Member of the Canadian Parliament for Selkirk
- In office 1882–1887
- Preceded by: Thomas Scott
- Succeeded by: Thomas Mayne Daly

Personal details
- Born: February 22, 1845 New London, Prince Edward Island
- Died: August 14, 1926 (aged 81) Croydon (London), England
- Party: Liberal

= Hugh McKay Sutherland =

Canadian politician

Hugh McKay Sutherland (February 22, 1845 - August 14, 1926) was a lumber merchant and political figure in Manitoba, Canada. He represented Selkirk in the House of Commons of Canada from 1882 to 1887 as a Liberal member.
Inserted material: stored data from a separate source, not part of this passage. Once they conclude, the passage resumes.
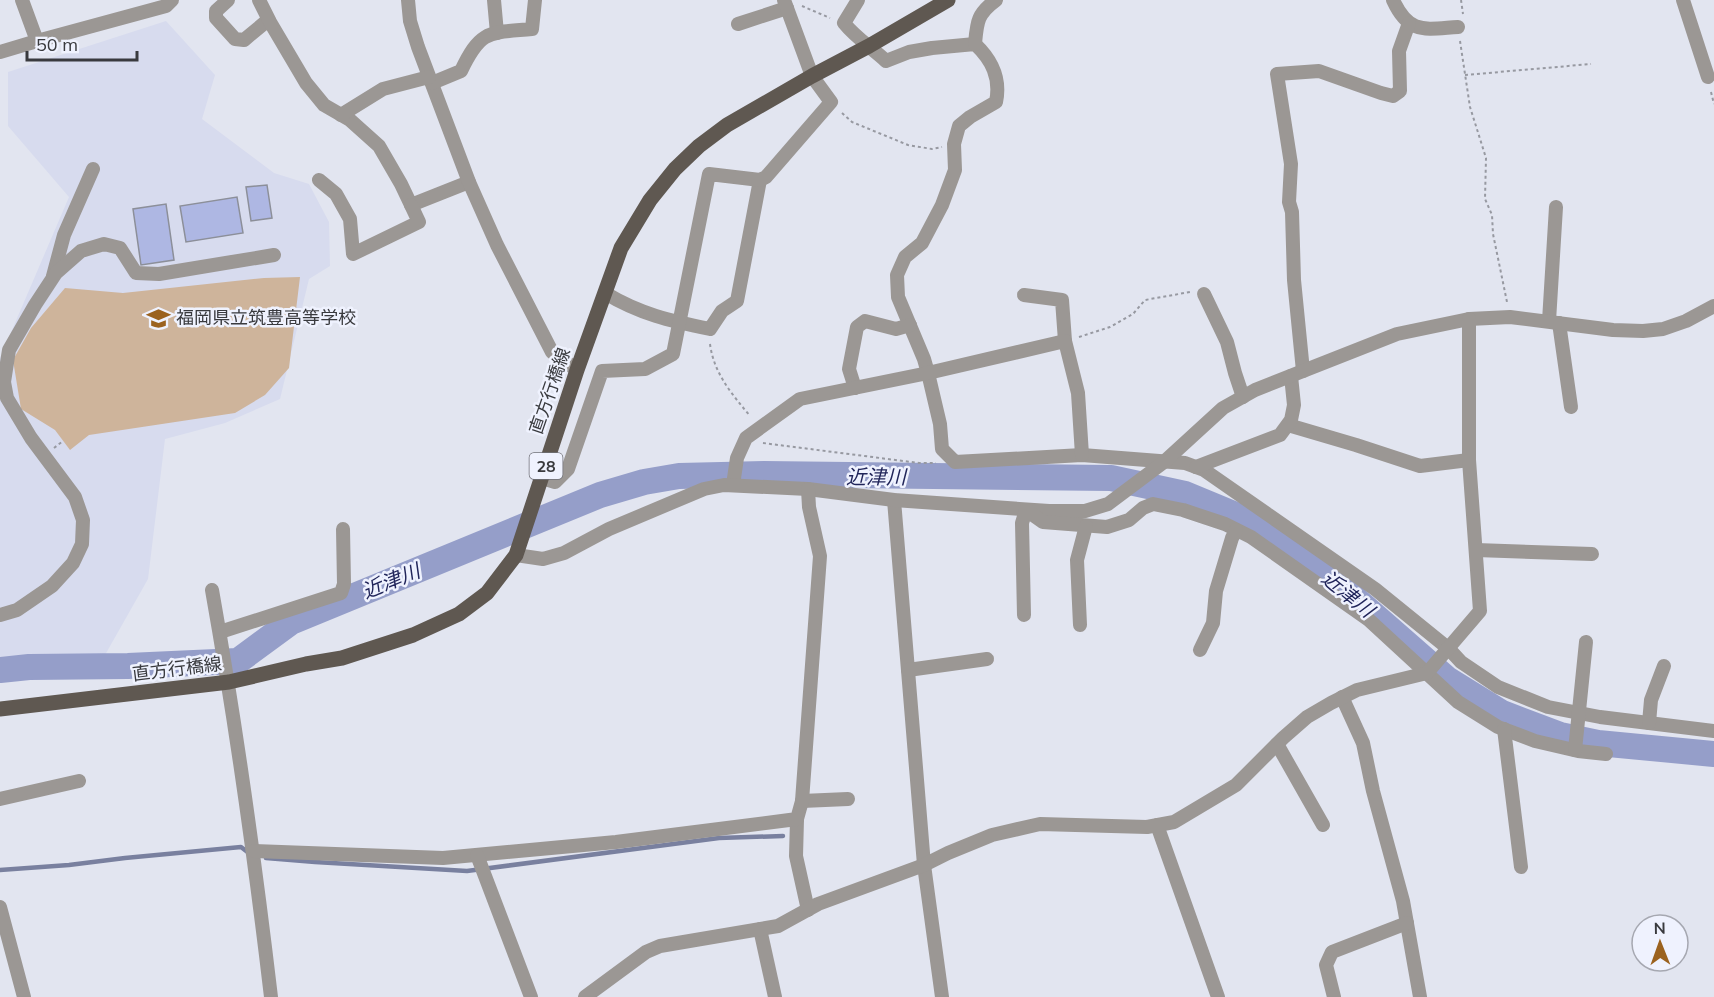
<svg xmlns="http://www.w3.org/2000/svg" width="1714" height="997" font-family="Mulish,'Noto Sans JP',sans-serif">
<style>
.built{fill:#d7dbee}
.green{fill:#ceb49b}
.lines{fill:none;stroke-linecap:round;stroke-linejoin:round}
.stream{stroke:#79809f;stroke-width:4.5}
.river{stroke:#959ec9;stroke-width:26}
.building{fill:#aeb7e3;stroke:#8c8f99;stroke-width:1.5}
.path{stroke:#9799a1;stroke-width:2;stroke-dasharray:3 3;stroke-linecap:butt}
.minor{stroke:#9b9794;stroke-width:14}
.major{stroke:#5f5851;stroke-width:15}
.labels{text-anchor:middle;stroke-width:5;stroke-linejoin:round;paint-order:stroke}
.shield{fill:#eff2fe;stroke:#707178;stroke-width:1.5}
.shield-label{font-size:16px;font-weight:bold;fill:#393a3e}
.poi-label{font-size:18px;fill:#393a3e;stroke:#eff2fe;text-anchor:start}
.street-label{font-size:18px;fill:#393a3e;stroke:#eff2fe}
.water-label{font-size:20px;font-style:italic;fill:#21255a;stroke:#eff2fe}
</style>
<rect width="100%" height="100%" fill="#e2e5f0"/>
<polygon class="built" points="166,21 215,75 202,119 274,173 309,184 329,222 330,266 309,279 280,399 225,423 165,439 148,579 105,655 0,664 0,358 69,197 8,126 8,72"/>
<polygon class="green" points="300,277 289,368 265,395 235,413 89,435 70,450 55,430 21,409 13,360 31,328 65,288 123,293 264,278"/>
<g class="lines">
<g class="stream">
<polyline points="266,858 315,862 467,871 719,838 783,836"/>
<polyline points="0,870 69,865 125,858 241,847 250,854"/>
</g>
<polyline class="river" points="0,670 29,667 128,666 238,661 291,622 600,495 644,482 679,476 764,474 1111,478 1185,494 1255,523 1343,588 1447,679 1502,713 1560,735 1598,743 1714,754"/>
</g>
<g class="building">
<polygon points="267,185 272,218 251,221 246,187"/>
<polygon points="237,197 243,233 186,242 180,206"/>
<polygon points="166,204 174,260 141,265 133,209"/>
</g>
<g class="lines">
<g class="path">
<polyline points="1461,0 1463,14"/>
<polyline points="802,6 830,18"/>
<polyline points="1460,41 1470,107 1486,158 1485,199 1492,215 1493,234 1507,302"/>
<polyline points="1465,75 1591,64"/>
<polyline points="1711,92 1714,104"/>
<polyline points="842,113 852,122 908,145 932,149 942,147"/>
<polyline points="1079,337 1110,327 1133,314 1145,300 1190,292"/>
<path d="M710 344C714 374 732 394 750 416"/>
<polyline points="763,443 919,463 936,463"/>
<polyline points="54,448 63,441"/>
</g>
<g class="minor">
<polyline points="22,0 37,41 166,6 172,0"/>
<polyline points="228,0 216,11 216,18 235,39 244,40 268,20"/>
<polyline points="259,0 270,22 306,83 324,105 350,120 379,146 401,184 411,205 469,182"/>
<polyline points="408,0 410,21 418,47 469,182 497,245 552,352 577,370"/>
<polyline points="494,0 497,33"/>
<path d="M858 0 844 23C856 38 872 48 886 61L909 52 932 48 975 44C992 60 1001 78 996 102L970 117 959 126 954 144 955 170 942 205 922 243 905 257 897 275 898 297 924 359 928 373 940 424 942 449 955 462 1082 455 1185 463 1204 470 1375 589 1449 649 1461 662 1498 687 1548 707 1600 717 1714 731"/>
<path d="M1393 0C1409 35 1425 29 1458 27"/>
<polyline points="1683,0 1708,77"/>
<polyline points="738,24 787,8"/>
<path d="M975 44C977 22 977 14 996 0"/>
<polyline points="0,52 37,41"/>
<path d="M432 83 461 71C481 29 489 33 532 29L535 0"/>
<polyline points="341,115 383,89 429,77"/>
<polyline points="319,180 336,194 350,219 353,254 419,222 411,205"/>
<polyline points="53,276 64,235 93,169"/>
<path d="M605 293C640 314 670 321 710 329L722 311 737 301 760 180"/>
<polyline points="1204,294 1227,342 1235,373 1243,397"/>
<polyline points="1024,295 1062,300 1065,341"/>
<polyline points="1549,321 1556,207"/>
<polyline points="1559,323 1571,407"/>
<polyline points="1303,371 1294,280 1292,212 1289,202 1291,164 1277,74 1319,71 1381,93 1393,96 1400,91 1399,51 1409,23"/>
<polyline points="855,388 849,369 857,327 865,321 896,329 910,325"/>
<polyline points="1288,425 1356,445 1420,466 1469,460"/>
<polyline points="1196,467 1280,435 1291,420 1294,405 1291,376"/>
<polyline points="542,478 555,482 568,469 602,371 645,369 673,354 709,174 760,180 766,177 831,102 812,76 784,0"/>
<polyline points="733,485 737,458 746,438 800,399 928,373 1065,341 1078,393 1082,455"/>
<polyline points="894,500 924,865 942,997"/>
<polyline points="1476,550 1592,554"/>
<polyline points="516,555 543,559 564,553 609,529 704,489 724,485 808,489 894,500 1049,511 1085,511 1108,504 1164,462 1223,408 1255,390 1397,334 1469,319 1510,317 1613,330 1643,331 1663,329 1686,321 1714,306"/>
<path d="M212 590C236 725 255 861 271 997"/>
<polyline points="0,615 17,610 52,586 73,563 82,544 83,520 75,497 31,438 7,398 4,382 9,350 35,305 56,273 81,251 104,244 120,248 136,273 159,274 274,255"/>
<polyline points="1024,615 1022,523 1026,510 1043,522 1107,527 1129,520 1143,508 1153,504 1183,510 1225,524 1251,537 1369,620 1458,702 1498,727 1535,741 1578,751 1606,754"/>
<polyline points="1080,625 1077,560 1086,526"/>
<polyline points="220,632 341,593 344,584 343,529"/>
<polyline points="1200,650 1213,623 1216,591 1232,538 1236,530"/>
<polyline points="908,670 987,659"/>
<polyline points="1342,697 1363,743 1373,791 1403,901 1420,997"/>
<polyline points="1649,723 1651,700 1664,666"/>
<polyline points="1504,729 1521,867"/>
<polyline points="1277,744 1323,825"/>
<polyline points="1575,750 1586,642"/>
<polyline points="0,799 79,781"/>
<polyline points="802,801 848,799"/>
<polyline points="797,819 796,856 808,910"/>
<polyline points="1157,825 1218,997"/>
<polyline points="254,851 443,858 616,842 797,819 802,801 820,556 809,507 808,489"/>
<polyline points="477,855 531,997"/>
<polyline points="0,907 24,997"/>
<polyline points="760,929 775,997"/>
<polyline points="585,997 646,952 660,946 778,926 818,904 924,865 948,853 992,835 1040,824 1147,827 1174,822 1236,785 1283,738 1307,717 1331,703 1357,690 1427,673 1480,611 1469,460 1469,319"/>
<polyline points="1334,997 1326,965 1332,952 1407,923"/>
</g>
<polyline class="major" points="0,709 229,682 306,664 342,658 413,635 459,614 487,593 516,555 577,370 621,248 650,200 675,169 699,146 727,125 812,76 869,46 948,0"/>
</g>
<defs>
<symbol id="school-bare" viewBox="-9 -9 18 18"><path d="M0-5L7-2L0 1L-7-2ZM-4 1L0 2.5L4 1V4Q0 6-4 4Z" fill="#9b621f" stroke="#eff2fe" stroke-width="2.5" paint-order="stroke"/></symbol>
</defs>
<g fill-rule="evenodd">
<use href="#school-bare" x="142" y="302" width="33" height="33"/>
</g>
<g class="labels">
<rect class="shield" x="529.5" y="453" width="33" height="26" rx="4.5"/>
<g class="shield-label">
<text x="546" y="472">28</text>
</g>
<g class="poi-label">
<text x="176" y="324">福岡県立筑豊高等学校</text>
</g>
<g class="street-label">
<text transform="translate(550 391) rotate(-71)" y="6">直方行橋線</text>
<text transform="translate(177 669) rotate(-7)" y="6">直方行橋線</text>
</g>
<g class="water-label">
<text x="876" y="484">近津川</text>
<text transform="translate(391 581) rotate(-22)" y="7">近津川</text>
<text transform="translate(1348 594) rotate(39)" y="7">近津川</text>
</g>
</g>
<g transform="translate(1660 943) rotate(359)"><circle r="28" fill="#eff2fe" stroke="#a6a8b1" stroke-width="1.5"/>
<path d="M0-4.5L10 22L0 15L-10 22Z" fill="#9b621f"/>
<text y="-9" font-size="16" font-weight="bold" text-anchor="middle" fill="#393a3e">N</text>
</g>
<path d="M27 51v9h110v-9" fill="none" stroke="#393a3e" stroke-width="3"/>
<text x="36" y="51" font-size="18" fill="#393a3e" stroke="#eff2fe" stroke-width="4.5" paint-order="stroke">50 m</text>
</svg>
He was born in New London, Prince Edward Island, the son of Donald Sutherland, a Scottish immigrant. Sutherland moved to Oxford County, Canada West with his family in 1849. He taught school there for a time. Sutherland then worked as a bookkeeper for Adam Oliver's lumber business at Ingersoll. He married Mary Dickie in 1864. From 1868 to 1873, he was involved in the lumber trade near Orillia, first in partnership with Oliver and later on his own. In 1873, he moved to the North West region where he served as superintendent of Dominion Government Public Works. He married May Banks in 1878 after the death of his first wife in 1875. Sutherland settled at Winnipeg where he again became involved in the lumber trade. In 1875, he was an unsuccessful candidate for a seat in the Ontario legislative assembly. Sutherland ran unsuccessfully in the federal riding of Winnipeg in 1887. He was president of the Winnipeg and Hudson's Bay Railway, the Rainy Lake Lumber Company, the Canadian Northern Coal and Ore Dock Company, the British and North-West Colonization Company and the Prince Albert Colonization Company and vice-president of the Manitoba South Western Railway. In 1921, Sutherland married Constance Margaret Denholm. He died in Croydon, England at the age of 83 and was buried in Winnipeg.